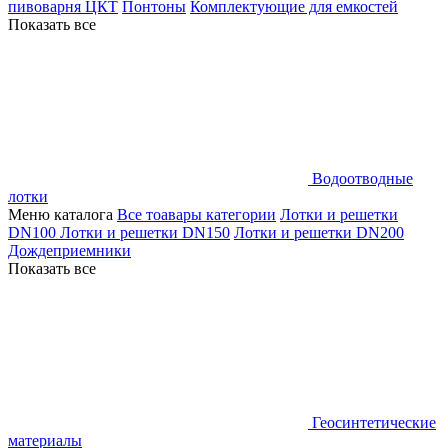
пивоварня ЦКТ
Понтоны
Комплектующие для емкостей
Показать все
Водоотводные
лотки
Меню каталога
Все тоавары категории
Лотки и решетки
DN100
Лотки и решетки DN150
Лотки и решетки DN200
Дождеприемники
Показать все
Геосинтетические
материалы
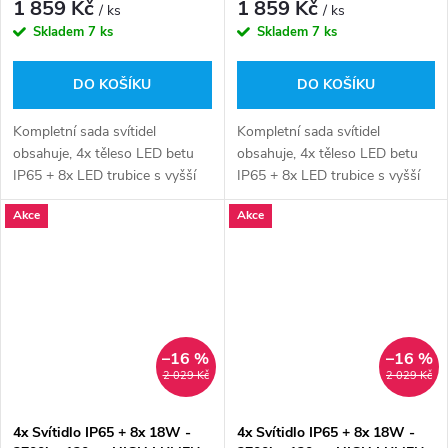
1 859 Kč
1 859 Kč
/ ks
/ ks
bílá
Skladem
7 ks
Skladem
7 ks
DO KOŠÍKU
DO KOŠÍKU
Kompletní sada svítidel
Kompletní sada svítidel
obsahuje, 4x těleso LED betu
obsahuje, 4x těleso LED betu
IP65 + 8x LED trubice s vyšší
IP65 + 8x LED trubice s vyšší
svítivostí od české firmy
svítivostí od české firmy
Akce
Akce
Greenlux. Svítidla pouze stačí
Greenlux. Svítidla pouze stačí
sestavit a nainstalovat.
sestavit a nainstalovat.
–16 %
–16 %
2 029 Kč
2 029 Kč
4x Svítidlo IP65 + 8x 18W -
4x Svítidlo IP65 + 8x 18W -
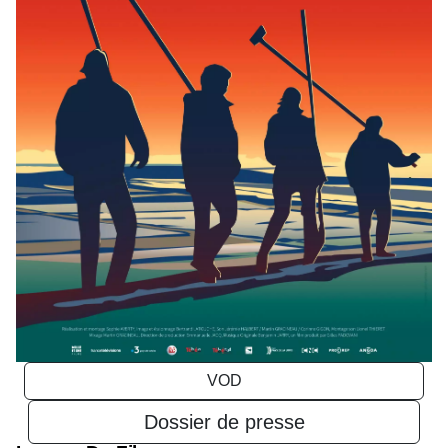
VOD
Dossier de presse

* * *

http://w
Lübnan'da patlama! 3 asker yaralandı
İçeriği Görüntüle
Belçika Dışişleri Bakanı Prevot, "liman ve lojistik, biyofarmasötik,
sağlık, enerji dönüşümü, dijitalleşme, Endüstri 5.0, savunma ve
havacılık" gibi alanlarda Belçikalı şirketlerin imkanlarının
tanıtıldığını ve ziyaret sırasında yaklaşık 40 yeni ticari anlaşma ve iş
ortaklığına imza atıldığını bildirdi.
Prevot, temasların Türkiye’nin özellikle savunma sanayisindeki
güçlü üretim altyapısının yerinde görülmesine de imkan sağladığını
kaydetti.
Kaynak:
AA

> [TO DO]: Text only, no pictures: please print exactly the lines above from the line with "пивоварня ЦКТ" up to and including the line with "Dossier de presse", and nothing else.

> [SOLUTION FOR THIS PROBLEM]:
пивоварня ЦКТ
Понтоны
Комплектующие для емкостей
Показать все
Водоотводные
лотки
Меню каталога
Все тоавары категории
Лотки и решетки
DN100
Лотки и решетки DN150
Лотки и решетки DN200
Дождеприемники
Показать все
Геосинтетические
материалы
1 859 Kč
1 859 Kč
/ ks
/ ks
bílá
Skladem
7 ks
Skladem
7 ks
DO KOŠÍKU
DO KOŠÍKU
Kompletní sada svítidel
Kompletní sada svítidel
obsahuje, 4x těleso LED betu
obsahuje, 4x těleso LED betu
IP65 + 8x LED trubice s vyšší
IP65 + 8x LED trubice s vyšší
svítivostí od české firmy
svítivostí od české firmy
Akce
Akce
Greenlux. Svítidla pouze stačí
Greenlux. Svítidla pouze stačí
sestavit a nainstalovat.
sestavit a nainstalovat.
–16 %
–16 %
2 029 Kč
2 029 Kč
4x Svítidlo IP65 + 8x 18W -
4x Svítidlo IP65 + 8x 18W -
VOD
Dossier de presse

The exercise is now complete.